*PROBLEM DETAILS*:
Print the entries word for word, starting at their first line and ending at the line that contains "crop: left 34.944%, top", with both ends included.

*EXERCISE MATERIAL*:
——————

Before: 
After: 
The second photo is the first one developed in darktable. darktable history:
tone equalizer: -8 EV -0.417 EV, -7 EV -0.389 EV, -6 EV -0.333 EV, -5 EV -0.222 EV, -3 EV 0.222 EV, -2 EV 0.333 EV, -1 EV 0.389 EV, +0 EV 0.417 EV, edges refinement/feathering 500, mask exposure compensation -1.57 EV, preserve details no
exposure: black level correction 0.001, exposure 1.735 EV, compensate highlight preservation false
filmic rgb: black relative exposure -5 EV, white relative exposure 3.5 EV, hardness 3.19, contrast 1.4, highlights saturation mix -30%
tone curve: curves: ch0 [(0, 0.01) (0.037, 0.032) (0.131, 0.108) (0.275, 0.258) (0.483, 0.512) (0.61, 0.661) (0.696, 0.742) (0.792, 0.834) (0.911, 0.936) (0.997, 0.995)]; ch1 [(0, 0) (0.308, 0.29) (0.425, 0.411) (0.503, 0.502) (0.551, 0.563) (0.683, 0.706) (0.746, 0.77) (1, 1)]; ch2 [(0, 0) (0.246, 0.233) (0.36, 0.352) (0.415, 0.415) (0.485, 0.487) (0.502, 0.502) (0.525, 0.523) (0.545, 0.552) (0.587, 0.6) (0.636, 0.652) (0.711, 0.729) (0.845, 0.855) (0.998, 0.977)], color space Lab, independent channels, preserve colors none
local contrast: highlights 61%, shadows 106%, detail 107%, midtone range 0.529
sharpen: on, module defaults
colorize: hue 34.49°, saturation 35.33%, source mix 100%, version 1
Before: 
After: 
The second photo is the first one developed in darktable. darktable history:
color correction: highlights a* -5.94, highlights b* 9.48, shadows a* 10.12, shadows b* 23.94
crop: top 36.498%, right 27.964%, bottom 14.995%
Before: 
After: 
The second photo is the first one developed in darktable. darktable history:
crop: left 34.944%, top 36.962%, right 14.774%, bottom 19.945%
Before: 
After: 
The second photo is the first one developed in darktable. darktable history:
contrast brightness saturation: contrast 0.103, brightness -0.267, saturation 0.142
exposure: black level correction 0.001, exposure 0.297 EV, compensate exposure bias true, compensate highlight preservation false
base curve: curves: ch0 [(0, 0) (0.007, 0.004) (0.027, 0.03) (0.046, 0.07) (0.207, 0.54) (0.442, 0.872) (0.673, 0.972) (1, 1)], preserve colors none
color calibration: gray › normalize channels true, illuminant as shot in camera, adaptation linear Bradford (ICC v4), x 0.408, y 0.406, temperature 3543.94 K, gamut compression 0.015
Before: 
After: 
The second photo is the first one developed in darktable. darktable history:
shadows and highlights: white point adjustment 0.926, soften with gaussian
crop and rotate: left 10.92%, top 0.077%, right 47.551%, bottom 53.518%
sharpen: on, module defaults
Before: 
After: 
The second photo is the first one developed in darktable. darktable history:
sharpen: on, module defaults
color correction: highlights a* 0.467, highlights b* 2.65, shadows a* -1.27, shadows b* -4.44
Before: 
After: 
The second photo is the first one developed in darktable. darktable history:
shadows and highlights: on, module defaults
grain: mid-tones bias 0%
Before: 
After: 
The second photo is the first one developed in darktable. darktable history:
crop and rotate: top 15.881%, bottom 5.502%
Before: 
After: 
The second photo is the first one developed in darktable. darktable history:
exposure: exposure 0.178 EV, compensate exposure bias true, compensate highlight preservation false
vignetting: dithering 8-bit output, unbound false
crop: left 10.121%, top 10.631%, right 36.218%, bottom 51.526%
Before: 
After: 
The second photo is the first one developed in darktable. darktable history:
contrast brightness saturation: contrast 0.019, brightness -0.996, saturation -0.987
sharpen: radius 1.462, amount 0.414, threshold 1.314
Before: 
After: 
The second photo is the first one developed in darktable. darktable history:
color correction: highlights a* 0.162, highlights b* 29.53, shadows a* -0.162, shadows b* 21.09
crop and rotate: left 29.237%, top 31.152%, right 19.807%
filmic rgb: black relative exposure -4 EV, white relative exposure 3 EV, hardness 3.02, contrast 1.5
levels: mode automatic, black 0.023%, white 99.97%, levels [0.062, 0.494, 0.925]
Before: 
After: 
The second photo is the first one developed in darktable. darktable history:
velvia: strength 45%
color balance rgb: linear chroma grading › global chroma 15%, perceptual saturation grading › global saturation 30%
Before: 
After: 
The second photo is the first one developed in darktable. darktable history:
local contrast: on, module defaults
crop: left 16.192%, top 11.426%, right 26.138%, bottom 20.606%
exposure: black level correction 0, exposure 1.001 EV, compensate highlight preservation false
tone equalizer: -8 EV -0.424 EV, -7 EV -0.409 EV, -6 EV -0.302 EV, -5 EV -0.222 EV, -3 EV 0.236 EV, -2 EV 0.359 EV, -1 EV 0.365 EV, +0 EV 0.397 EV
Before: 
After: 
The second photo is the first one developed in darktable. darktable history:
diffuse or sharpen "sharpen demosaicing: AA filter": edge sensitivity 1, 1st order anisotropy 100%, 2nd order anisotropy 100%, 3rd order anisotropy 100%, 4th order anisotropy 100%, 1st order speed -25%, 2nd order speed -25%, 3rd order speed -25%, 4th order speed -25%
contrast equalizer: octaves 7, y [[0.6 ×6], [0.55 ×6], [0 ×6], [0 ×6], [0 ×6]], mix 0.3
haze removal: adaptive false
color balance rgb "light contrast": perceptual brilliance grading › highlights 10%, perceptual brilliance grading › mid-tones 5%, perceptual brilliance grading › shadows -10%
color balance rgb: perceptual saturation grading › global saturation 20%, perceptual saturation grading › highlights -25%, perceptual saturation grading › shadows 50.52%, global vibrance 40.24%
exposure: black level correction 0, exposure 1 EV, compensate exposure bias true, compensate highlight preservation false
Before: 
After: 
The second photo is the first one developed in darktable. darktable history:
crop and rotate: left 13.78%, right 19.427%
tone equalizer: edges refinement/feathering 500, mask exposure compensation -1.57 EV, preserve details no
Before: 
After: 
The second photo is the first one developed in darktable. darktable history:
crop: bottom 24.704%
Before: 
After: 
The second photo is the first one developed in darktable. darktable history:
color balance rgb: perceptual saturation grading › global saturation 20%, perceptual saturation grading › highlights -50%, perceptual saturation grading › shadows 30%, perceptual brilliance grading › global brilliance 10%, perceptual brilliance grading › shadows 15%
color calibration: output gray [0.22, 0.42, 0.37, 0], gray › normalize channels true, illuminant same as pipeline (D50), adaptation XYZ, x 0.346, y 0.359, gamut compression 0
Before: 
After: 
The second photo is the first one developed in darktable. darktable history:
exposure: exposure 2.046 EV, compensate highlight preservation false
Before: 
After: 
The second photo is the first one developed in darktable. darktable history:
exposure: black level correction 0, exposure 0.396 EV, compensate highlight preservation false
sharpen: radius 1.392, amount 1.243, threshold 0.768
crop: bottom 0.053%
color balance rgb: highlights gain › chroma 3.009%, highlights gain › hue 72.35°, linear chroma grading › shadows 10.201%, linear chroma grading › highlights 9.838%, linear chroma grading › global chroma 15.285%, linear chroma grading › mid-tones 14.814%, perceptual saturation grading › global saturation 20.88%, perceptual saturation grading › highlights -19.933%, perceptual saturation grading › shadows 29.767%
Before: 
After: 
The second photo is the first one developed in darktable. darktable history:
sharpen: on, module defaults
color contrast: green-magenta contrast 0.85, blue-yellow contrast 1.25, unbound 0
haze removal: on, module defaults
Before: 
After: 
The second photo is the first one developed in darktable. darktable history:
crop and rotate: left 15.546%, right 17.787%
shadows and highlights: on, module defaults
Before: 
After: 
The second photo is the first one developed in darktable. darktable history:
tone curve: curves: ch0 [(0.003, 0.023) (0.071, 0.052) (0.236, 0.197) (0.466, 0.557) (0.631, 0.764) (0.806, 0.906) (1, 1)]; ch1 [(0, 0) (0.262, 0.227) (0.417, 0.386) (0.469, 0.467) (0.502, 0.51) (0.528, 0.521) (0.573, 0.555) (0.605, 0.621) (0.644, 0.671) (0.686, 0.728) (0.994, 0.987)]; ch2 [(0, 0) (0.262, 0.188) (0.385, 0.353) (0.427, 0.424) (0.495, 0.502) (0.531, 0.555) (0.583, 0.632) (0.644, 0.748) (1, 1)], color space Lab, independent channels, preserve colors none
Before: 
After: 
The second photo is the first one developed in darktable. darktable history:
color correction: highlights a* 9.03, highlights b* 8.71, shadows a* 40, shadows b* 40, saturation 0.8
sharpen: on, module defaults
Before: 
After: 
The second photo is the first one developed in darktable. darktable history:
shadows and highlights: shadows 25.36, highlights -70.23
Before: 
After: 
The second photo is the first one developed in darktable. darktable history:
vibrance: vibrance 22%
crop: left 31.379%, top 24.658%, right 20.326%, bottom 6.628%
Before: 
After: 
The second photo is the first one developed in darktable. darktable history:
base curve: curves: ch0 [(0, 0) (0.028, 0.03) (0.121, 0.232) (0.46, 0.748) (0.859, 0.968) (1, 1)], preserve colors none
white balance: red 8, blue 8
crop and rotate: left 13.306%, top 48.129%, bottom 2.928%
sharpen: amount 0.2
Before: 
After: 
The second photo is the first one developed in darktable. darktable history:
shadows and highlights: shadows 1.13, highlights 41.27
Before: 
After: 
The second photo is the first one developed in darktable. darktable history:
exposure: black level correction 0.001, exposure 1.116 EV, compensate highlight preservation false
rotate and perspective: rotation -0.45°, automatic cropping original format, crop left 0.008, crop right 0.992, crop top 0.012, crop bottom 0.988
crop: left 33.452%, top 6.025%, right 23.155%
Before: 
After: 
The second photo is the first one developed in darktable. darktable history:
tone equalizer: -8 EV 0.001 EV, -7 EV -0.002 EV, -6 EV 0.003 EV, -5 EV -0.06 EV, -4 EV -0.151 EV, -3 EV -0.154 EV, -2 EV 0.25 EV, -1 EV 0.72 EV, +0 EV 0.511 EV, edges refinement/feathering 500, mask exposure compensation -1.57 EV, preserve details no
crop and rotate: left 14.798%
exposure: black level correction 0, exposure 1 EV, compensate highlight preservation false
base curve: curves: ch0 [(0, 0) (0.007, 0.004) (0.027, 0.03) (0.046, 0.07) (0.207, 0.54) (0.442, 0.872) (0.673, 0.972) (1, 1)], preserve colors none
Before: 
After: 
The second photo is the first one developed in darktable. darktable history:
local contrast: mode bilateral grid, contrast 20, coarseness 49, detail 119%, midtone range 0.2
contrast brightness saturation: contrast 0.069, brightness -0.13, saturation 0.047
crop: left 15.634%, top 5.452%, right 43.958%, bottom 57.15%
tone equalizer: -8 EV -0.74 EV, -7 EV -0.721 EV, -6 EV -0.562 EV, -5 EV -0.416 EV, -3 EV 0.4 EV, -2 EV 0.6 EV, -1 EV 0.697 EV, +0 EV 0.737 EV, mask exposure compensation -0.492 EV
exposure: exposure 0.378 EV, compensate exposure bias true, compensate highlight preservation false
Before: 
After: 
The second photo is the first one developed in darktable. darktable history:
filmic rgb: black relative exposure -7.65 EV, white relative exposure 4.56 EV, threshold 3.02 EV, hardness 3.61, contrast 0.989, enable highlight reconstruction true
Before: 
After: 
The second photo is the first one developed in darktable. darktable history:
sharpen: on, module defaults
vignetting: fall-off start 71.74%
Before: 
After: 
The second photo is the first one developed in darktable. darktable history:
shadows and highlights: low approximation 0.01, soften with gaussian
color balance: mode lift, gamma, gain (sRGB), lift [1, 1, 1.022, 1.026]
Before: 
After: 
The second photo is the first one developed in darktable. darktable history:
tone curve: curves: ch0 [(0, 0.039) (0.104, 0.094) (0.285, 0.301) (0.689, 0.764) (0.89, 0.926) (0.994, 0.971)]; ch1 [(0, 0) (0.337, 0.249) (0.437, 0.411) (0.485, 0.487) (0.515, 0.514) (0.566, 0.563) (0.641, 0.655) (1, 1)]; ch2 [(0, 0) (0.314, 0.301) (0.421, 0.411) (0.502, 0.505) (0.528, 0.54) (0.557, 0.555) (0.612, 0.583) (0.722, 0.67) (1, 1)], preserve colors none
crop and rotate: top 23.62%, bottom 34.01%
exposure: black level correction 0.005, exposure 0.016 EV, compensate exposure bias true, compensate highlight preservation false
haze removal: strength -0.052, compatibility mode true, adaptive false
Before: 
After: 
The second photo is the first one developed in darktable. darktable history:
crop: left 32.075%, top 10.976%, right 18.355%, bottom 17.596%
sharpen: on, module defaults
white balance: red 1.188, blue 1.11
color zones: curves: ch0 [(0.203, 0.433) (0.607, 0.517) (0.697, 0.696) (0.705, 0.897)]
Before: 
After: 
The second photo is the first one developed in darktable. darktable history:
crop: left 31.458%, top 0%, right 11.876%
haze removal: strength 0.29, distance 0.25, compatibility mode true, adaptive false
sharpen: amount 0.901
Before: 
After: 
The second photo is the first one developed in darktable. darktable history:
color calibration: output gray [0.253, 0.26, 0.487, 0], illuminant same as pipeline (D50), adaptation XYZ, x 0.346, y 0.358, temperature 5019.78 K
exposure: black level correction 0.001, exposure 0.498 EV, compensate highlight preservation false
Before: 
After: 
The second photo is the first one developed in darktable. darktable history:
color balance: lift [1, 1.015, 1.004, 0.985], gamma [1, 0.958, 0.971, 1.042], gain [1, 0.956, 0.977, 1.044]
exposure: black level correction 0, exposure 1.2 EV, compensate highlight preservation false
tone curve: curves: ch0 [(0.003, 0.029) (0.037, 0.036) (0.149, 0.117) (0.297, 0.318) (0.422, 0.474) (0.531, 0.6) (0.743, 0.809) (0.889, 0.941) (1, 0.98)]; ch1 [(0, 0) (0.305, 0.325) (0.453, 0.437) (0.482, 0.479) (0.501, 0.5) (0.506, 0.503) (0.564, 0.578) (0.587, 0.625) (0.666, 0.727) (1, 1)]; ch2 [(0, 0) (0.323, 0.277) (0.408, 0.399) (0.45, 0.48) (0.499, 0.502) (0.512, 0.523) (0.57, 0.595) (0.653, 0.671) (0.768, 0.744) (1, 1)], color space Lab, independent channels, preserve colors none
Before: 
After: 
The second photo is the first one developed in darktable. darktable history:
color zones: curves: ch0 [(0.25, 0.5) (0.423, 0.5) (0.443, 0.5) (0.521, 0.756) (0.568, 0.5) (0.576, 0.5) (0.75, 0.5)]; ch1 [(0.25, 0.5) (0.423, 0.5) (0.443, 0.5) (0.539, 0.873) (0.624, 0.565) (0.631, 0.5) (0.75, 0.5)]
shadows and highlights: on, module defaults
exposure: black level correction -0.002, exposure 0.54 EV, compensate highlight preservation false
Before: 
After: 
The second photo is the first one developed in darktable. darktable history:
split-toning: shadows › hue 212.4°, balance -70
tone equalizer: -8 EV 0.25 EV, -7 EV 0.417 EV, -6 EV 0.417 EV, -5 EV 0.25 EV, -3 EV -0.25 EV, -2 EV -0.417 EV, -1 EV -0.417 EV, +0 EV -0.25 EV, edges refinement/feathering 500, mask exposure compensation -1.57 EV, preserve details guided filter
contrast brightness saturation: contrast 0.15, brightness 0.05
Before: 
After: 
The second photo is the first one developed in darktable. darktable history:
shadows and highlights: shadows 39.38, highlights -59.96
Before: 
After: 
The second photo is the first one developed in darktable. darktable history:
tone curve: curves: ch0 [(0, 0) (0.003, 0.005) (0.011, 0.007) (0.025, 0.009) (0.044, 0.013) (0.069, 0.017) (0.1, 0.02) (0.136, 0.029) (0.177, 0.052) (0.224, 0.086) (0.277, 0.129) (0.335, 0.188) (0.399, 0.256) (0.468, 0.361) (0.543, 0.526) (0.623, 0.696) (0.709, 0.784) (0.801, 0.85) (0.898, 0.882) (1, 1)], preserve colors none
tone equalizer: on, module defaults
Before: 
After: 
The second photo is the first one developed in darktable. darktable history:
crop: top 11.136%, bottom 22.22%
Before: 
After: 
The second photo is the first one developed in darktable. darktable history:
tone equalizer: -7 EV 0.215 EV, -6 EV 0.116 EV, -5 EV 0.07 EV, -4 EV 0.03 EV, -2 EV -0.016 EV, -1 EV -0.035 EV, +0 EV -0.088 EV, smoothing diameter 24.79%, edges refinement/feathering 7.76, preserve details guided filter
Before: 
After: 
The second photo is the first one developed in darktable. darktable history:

——————

*TASK OUTPUT*:
Before: 
After: 
The second photo is the first one developed in darktable. darktable history:
tone equalizer: -8 EV -0.417 EV, -7 EV -0.389 EV, -6 EV -0.333 EV, -5 EV -0.222 EV, -3 EV 0.222 EV, -2 EV 0.333 EV, -1 EV 0.389 EV, +0 EV 0.417 EV, edges refinement/feathering 500, mask exposure compensation -1.57 EV, preserve details no
exposure: black level correction 0.001, exposure 1.735 EV, compensate highlight preservation false
filmic rgb: black relative exposure -5 EV, white relative exposure 3.5 EV, hardness 3.19, contrast 1.4, highlights saturation mix -30%
tone curve: curves: ch0 [(0, 0.01) (0.037, 0.032) (0.131, 0.108) (0.275, 0.258) (0.483, 0.512) (0.61, 0.661) (0.696, 0.742) (0.792, 0.834) (0.911, 0.936) (0.997, 0.995)]; ch1 [(0, 0) (0.308, 0.29) (0.425, 0.411) (0.503, 0.502) (0.551, 0.563) (0.683, 0.706) (0.746, 0.77) (1, 1)]; ch2 [(0, 0) (0.246, 0.233) (0.36, 0.352) (0.415, 0.415) (0.485, 0.487) (0.502, 0.502) (0.525, 0.523) (0.545, 0.552) (0.587, 0.6) (0.636, 0.652) (0.711, 0.729) (0.845, 0.855) (0.998, 0.977)], color space Lab, independent channels, preserve colors none
local contrast: highlights 61%, shadows 106%, detail 107%, midtone range 0.529
sharpen: on, module defaults
colorize: hue 34.49°, saturation 35.33%, source mix 100%, version 1
Before: 
After: 
The second photo is the first one developed in darktable. darktable history:
color correction: highlights a* -5.94, highlights b* 9.48, shadows a* 10.12, shadows b* 23.94
crop: top 36.498%, right 27.964%, bottom 14.995%
Before: 
After: 
The second photo is the first one developed in darktable. darktable history:
crop: left 34.944%, top 36.962%, right 14.774%, bottom 19.945%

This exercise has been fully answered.